A paçoca mineira é um doce ou petisco feito com amendoim torrado, açúcar e farinha, servido como acompanhamento de café ou como sobremesa. A paçoca piauiense, que é a deste post, é um prato salgado feito com carne de sol pilada e farinha de mandioca, servido como prato principal com pirão e arroz. São pratos com o mesmo nome, mas técnicas, ingredientes e funções completamente diferentes.
Dá para fazer a receita sem pirão de leite?
Sim, mas perde a cara piauiense. O pirão de leite é o que une o sabor da carne com a cremosidade do prato e funciona como molho espesso para a paçoca. Se precisar substituir, faça um pirão de caldo de carne (300 ml de caldo engrossado com farinha de mandioca aos poucos) ou sirva a paçoca apenas com arroz branco e uma saladinha de cebola com tomate e cheiro-verde.
Posso usar carne de charque em vez de carne de sol?
Pode, com ajuste.

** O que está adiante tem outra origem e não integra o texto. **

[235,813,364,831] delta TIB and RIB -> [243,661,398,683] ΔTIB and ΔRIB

O charque é mais salgado e tem textura mais firme que a carne de sol, então a dessalga precisa de seis trocas de água em vez de quatro, e o cozimento na pressão sobe para 35 minutos para amaciar a fibra. O sabor fica um pouco mais intenso, o que combina bem com o pirão de leite. Evite carne fresca ou carne moída: a paçoca depende da carne de sol desfiada para ter o sabor e a textura corretos.

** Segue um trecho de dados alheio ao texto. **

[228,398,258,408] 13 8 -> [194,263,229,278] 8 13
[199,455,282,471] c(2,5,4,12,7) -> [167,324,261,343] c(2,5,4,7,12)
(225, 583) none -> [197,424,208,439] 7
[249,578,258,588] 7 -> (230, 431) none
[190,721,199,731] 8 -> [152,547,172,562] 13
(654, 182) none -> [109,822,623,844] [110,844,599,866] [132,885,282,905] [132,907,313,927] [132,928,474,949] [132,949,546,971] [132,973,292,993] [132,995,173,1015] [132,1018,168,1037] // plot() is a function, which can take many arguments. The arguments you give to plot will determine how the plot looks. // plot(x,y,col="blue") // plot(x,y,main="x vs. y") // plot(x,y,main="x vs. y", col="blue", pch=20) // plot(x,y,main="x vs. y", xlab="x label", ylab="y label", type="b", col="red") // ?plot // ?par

Quanto tempo a paçoca dura depois de pronta?
Na geladeira, em pote fechado, a paçoca refogada dura até três dias. No congelador, dura até dois meses sem perder textura. O pirão de leite não é ideal congelar porque talha quando descongela; faça sempre fresco no dia de servir.
Posso cozinhar a paçoca na panela comum em vez da pressão?
Pode, mas o tempo sobe bastante. A carne de sol dessalgada precisa de uma hora e meia a duas horas em panela tampada com água, em fogo baixo, para ficar macia o suficiente para ser desfiada e pilada. O resultado é equivalente, só muda o tempo.
Qual o melhor acompanhamento para a paçoca além do arroz e do pirão?
No Piauí, é muito comum servir com inhame cozido e amassado com manteiga, couve refogada rápida no alho, ou uma saladinha de cebola roxa com tomate, cheiro-verde e limão. Para dias mais frescos, uma sopa cremosa de lentilha com bacon e cenoura funciona bem como primeiro prato. Para quem quer variar a carne de sol no mesmo almoço, o carneiro guisado nordestino com baião de dois e queijo coalho traz outra pegada do sertão que conversa bem com a paçoca. No calor de agosto no sertão, uma água de coco gelada ou um suco de caju gelado fecham a refeição.